Un anciano se encuentra en el mostrador de su pequeña tienda de abarrotes mientras un par de niños juegan cerca de los estantes llenos de juguetes de confección china. El dueño atiende la petición de un cliente que compra cigarros y el niño hace un ademán a su hermana: gira los dedos compulsivamente y toma el producto. Huyen cautelosamente. En otra ocasión regresan. Ahora es la niña la que aprende el oficio ocasional del padre y toma una pequeña pelota. Esta vez el anciano los observa. Los detiene. Les ofrece un par de paletas heladas y sugiere al niño, Shota (Kairi Jo), no enseñar cómo robar a su hermana, porque aún es muy pequeña para esas cosas.
En Shoplifters (2018) Hirokazu Kore-eda (El tercer asesinato, 2017) reflexiona sobre el concepto de familia y de paso presenta un Japón que se aleja de aquello que se suele atribuir a países desarrollados. En otras palabras, se piensa que estos son lugares imaginarios, donde se respeta la ley (porque acá no), no son flojos (porque aquí sí) y, en general, tienen vidas quizá no perfectas, pero tal vez integrales; porque si el Estado no lo provee, la sociedad probablemente lo haga.
La familia Shibata está encabezada por Osamu (Lily Franky) y Nobuyo (Sakura Ando), una pareja con trabajos temporales y mal pagados. Su sueldo alcanza para beber y comprar artículos de belleza, ropa para sus hijos o para vacacionar en la playa; pero no para vivir, para eso está la pensión de la abuela Hatsue (Kirin Kiki). Osamu se emplea como obrero para una subcontratista que construye un edificio de departamentos y Nobuyo plancha trajes en una tintorería gigantesca. La hermana mayor, Aki (Mayu Matsuoka), es la consentida de la abuela y por eso duerme en el lugar más cómodo del modesto hogar; es decir, a un costado de Hatsue, dentro de la diminuta casa que acumula recuerdos a las orillas de un suburbio de Tokio. Sin embargo, Aki también tiene que contribuir de alguna forma al ingreso familiar, y, por eso, se disfraza como colegiala en un lugar con cabinas, donde satisface visualmente las fantasías de hombres deprimidos hasta que el cronómetro termina.
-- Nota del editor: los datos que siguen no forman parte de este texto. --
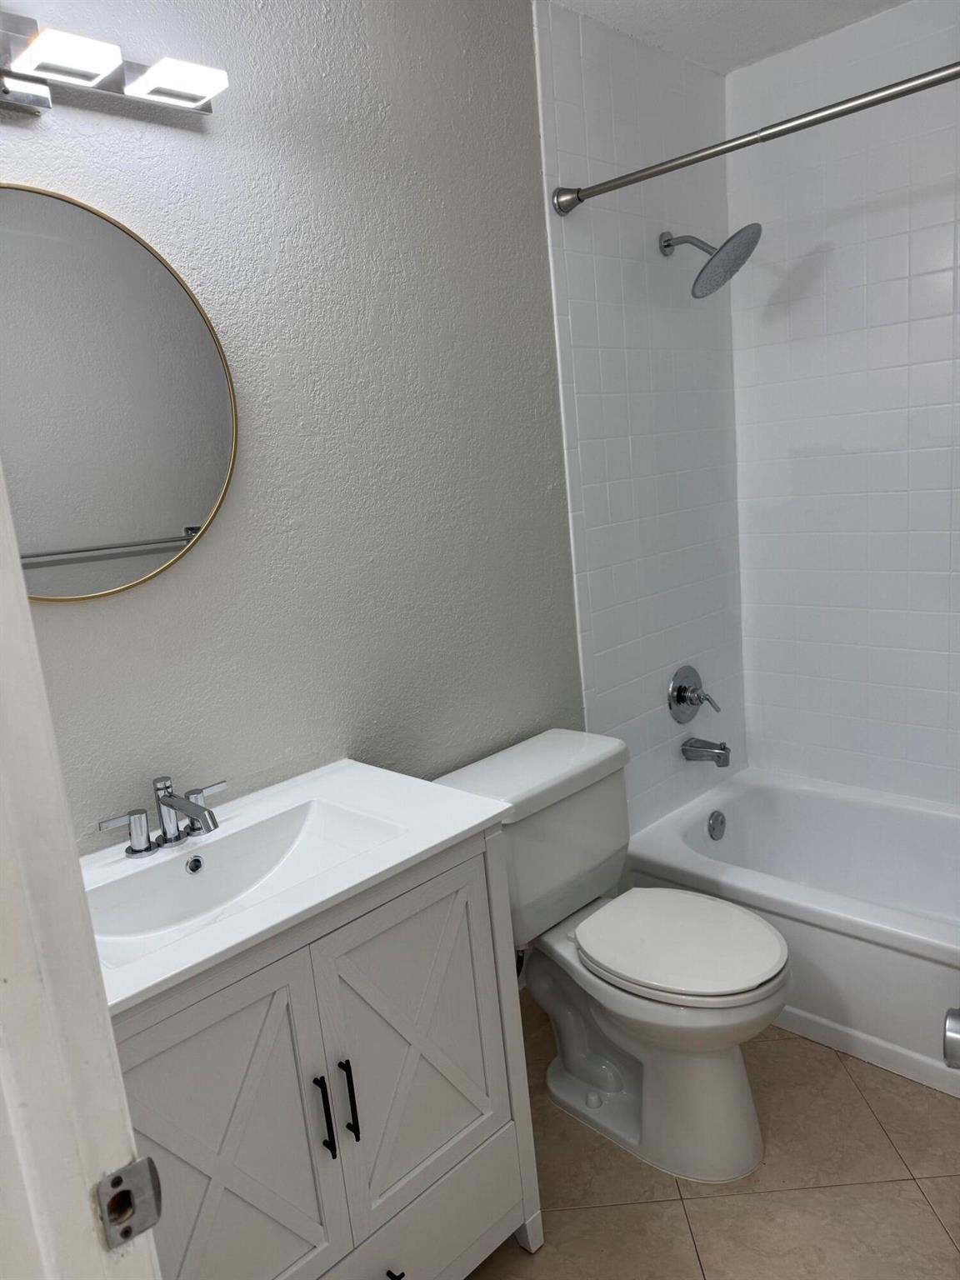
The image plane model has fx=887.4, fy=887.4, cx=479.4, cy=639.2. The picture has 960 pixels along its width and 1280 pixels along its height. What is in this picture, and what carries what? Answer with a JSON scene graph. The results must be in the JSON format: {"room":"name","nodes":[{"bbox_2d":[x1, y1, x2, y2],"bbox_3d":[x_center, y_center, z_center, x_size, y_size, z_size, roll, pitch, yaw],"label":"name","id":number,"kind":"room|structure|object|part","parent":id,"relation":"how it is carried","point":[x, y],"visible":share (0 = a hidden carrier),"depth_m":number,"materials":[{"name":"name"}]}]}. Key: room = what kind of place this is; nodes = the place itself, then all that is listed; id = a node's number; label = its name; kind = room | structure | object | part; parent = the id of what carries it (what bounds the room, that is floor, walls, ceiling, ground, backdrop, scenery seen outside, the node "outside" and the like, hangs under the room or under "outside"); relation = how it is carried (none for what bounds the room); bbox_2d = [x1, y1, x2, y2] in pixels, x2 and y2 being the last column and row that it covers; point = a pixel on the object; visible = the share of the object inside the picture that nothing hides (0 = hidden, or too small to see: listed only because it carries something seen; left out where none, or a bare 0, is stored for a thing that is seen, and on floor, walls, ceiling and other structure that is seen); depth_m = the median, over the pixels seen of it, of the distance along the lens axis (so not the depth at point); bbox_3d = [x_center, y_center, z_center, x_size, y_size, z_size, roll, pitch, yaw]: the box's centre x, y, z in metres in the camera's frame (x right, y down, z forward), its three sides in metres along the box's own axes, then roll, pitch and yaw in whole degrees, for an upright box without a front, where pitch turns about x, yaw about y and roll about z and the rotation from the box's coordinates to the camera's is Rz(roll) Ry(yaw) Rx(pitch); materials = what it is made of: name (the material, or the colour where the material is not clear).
{"room":"bathroom","nodes":[
{"label":"bathroom","id":0,"kind":"room"},
{"bbox_2d":[0,0,697,899],"bbox_3d":[-0.174,-0.141,1.938,0.110,2.446,2.756,6,17,45],"label":"wall","id":1,"kind":"structure","parent":0,"point":[101,192],"depth_m":1.72,"materials":[{"name":"grey paint"}]},
{"bbox_2d":[0,9,229,119],"bbox_3d":[-0.617,-0.816,1.241,0.116,0.099,0.559,6,17,45],"label":"vanity light","id":2,"kind":"object","parent":1,"relation":"attached to","point":[191,95],"visible":0.99,"depth_m":1.27,"materials":[{"name":"silver metal"}]},
{"bbox_2d":[0,185,237,600],"bbox_3d":[-0.646,-0.357,1.339,0.023,0.620,0.593,6,17,45],"label":"round mirror","id":3,"kind":"object","parent":1,"relation":"attached to","point":[125,531],"visible":1,"depth_m":1.39,"materials":[{"name":"mirror"}]},
{"bbox_2d":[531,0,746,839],"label":"tiled shower wall","id":4,"kind":"structure","parent":0,"point":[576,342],"depth_m":2.39,"materials":[{"name":"white tile"}]},
{"bbox_2d":[666,664,721,723],"bbox_3d":[0.645,0.167,2.645,0.083,0.179,0.179,6,17,45],"label":"shower valve","id":5,"kind":"object","parent":4,"relation":"attached to","point":[684,697],"visible":0.99,"depth_m":2.63,"materials":[{"name":"silver metal"}]},
{"bbox_2d":[680,737,732,766],"bbox_3d":[0.681,0.332,2.643,0.140,0.074,0.065,6,17,45],"label":"tub spout","id":6,"kind":"object","parent":4,"relation":"attached to","point":[718,754],"visible":0.98,"depth_m":2.62,"materials":[{"name":"silver metal"}]},
{"bbox_2d":[659,223,763,297],"bbox_3d":[0.597,-0.997,2.311,0.263,0.196,0.194,6,17,45],"label":"shower head","id":7,"kind":"object","parent":4,"relation":"attached to","point":[700,275],"visible":0.99,"depth_m":2.28},
{"bbox_2d":[550,59,959,216],"bbox_3d":[0.728,-0.977,1.581,1.484,0.064,0.064,6,17,45],"label":"shower curtain rod","id":8,"kind":"object","parent":4,"relation":"attached to","point":[837,114],"visible":0.99,"depth_m":1.73,"materials":[{"name":"silver metal"}]},
{"bbox_2d":[465,1000,959,1279],"bbox_3d":[0.325,1.212,1.368,1.782,0.061,3.582,6,17,45],"label":"floor","id":9,"kind":"structure","parent":0,"point":[700,1213],"depth_m":1.74,"materials":[{"name":"beige tile"}]},
{"bbox_2d":[0,459,161,1279],"bbox_3d":[-0.048,0.364,0.331,0.828,2.030,0.144,6,17,45],"label":"door frame","id":10,"kind":"structure","parent":9,"relation":"on","point":[41,719],"depth_m":0.57,"materials":[{"name":"white paint"}]},
{"bbox_2d":[95,1155,164,1248],"bbox_3d":[-0.244,0.392,0.619,0.012,0.056,0.042,6,17,45],"label":"strike plate","id":11,"kind":"object","parent":10,"relation":"attached to","point":[132,1171],"visible":0.89,"depth_m":0.62,"materials":[{"name":"metal"}]},
{"bbox_2d":[108,820,541,1279],"bbox_3d":[-0.349,0.743,1.455,0.494,0.938,0.792,6,17,45],"label":"vanity cabinet","id":12,"kind":"object","parent":9,"relation":"on","point":[476,880],"visible":0.7,"depth_m":1.34,"materials":[{"name":"paint"}]},
{"bbox_3d":[-0.371,0.849,1.269,0.041,0.693,0.344,6,17,45],"label":"cabinet door","id":13,"kind":"part","parent":12,"relation":"part of","materials":[{"name":"white"}]},
{"bbox_2d":[75,756,508,1015],"bbox_3d":[-0.387,0.365,1.391,0.502,0.091,0.723,6,17,45],"label":"vanity countertop","id":14,"kind":"structure","parent":12,"relation":"on","point":[444,837],"depth_m":1.37,"materials":[{"name":"white ceramic"}]},
{"bbox_2d":[95,773,226,859],"bbox_3d":[-0.480,0.284,1.422,0.164,0.112,0.222,6,17,45],"label":"faucet","id":15,"kind":"object","parent":14,"relation":"on","point":[164,832],"visible":0.99,"depth_m":1.44,"materials":[{"name":"silver metal"}]},
{"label":"lever handle","id":16,"kind":"part","parent":15,"relation":"part of","materials":[{"name":"silver metal"}]},
{"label":"spout","id":17,"kind":"part","parent":15,"relation":"part of","materials":[{"name":"silver metal"}]},
{"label":"lever handle","id":18,"kind":"part","parent":15,"relation":"part of","materials":[{"name":"silver metal"}]},
{"bbox_2d":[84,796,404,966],"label":"sink","id":19,"kind":"object","parent":14,"relation":"in","point":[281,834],"visible":0.59,"depth_m":1.45,"materials":[{"name":"white ceramic"}]},
{"bbox_3d":[-0.242,0.730,1.373,0.030,0.125,0.012,6,17,45],"label":"bar pull","id":20,"kind":"part","parent":12,"relation":"part of","materials":[{"name":"black metal"}]},
{"bbox_3d":[-0.208,0.730,1.414,0.030,0.130,0.012,6,17,45],"label":"bar pull","id":21,"kind":"part","parent":12,"relation":"part of","materials":[{"name":"black metal"}]},
{"bbox_3d":[-0.152,1.072,1.497,0.034,0.017,0.027,6,17,45],"label":"drawer pull","id":22,"kind":"part","parent":12,"relation":"part of","materials":[{"name":"black metal"}]},
{"bbox_3d":[-0.107,0.702,1.505,0.043,0.557,0.321,6,17,45],"label":"cabinet door","id":23,"kind":"part","parent":12,"relation":"part of","materials":[{"name":"white"}]},
{"bbox_3d":[-0.128,1.077,1.556,0.032,0.191,0.487,6,17,45],"label":"drawer","id":24,"kind":"part","parent":12,"relation":"part of","materials":[{"name":"white paint"}]},
{"bbox_2d":[431,727,789,1183],"bbox_3d":[0.322,0.668,1.921,0.706,0.779,0.493,6,17,45],"label":"toilet","id":25,"kind":"object","parent":9,"relation":"on","point":[742,1144],"visible":0.89,"depth_m":1.85,"materials":[{"name":"white ceramic"}]},
{"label":"toilet base","id":26,"kind":"part","parent":25,"relation":"part of","materials":[{"name":"white ceramic"}]},
{"bbox_3d":[0.414,0.621,1.906,0.433,0.042,0.364,6,17,45],"label":"toilet seat","id":27,"kind":"part","parent":25,"relation":"part of","materials":[{"name":"white plastic"}]},
{"bbox_2d":[624,770,959,1096],"bbox_3d":[1.177,0.735,2.249,1.486,0.366,0.746,6,17,45],"label":"bathtub","id":28,"kind":"object","parent":9,"relation":"on","point":[852,813],"visible":0.83,"depth_m":2.34,"materials":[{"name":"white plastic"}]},
{"bbox_2d":[706,810,726,839],"bbox_3d":[0.728,0.568,2.712,0.027,0.087,0.078,6,17,45],"label":"overflow drain","id":29,"kind":"object","parent":28,"relation":"attached to","point":[713,827],"visible":0.97,"depth_m":2.70,"materials":[{"name":"silver metal"}]},
{"bbox_2d":[543,0,907,73],"bbox_3d":[0.151,-1.245,0.835,1.878,0.080,3.521,6,17,45],"label":"ceiling","id":30,"kind":"structure","parent":0,"point":[723,3],"depth_m":2.21,"materials":[{"name":"white paint"}]},
{"bbox_2d":[722,0,959,807],"bbox_3d":[1.404,-0.361,2.287,1.609,2.465,0.111,6,17,45],"label":"tiled back wall","id":31,"kind":"structure","parent":0,"point":[829,312],"depth_m":2.49,"materials":[{"name":"white tile"}]},
{"bbox_2d":[942,1007,959,1069],"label":"door knob","id":32,"kind":"object","parent":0,"point":[956,1039],"visible":0.99,"depth_m":1.12,"materials":[{"name":"silver metal"}]}
]}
Es una noche invernal de frío insoportable y Osamu regresa a casa con su hijo Shota. Ha terminado un ajetreado día en el supermercado. Compran las mejores croquetas del barrio en un puesto ambulante que atiende una señora y justo cuando están por llegar la escuchan. Se trata de una niña mortificada. Osamu ya la ha visto antes. La pequeña vive en un departamento de clase media y en un techo más decente que el que tiene la familia Shibata, pero sus padres están ausentes. En otra secuencia los escuchamos pelearse violentamente; se acusan mutuamente y confiesan su arrepentimiento por haber concebido a Yuri (Miyu Sasaki). Osamu le regala una croqueta y la niña la acepta; y de pronto la ha adoptado. La lleva a casa y le ofrece un hogar con una familia poca convencional, pero amorosa.
Pasan meses, cuando por fin los padres deciden denunciar la desaparición y la policía interviene, la niña ha olvidado su antigua vida y llama a los integrantes de su nueva familia por los únicos nombres que hacen sentido: hermano, papá, mamá, abuela y hermana. Kore-eda retrata una familia que se constituye de forma voluntaria, donde los lazos sanguíneos pasan a segundo plano. Al final el público no tendrá muy claro si el afecto entre todos era real, porque las convenciones nos hacen dudar de lo que vimos en la pantalla, y en realidad no importa mucho. El rostro en la silla de los acusados nos enfrenta a ideas preconcebidas y quiénes somos nosotros para juzgarlos.
Shoplifters obtuvo la Palma de Oro en el último Festival de Cine de Cannes.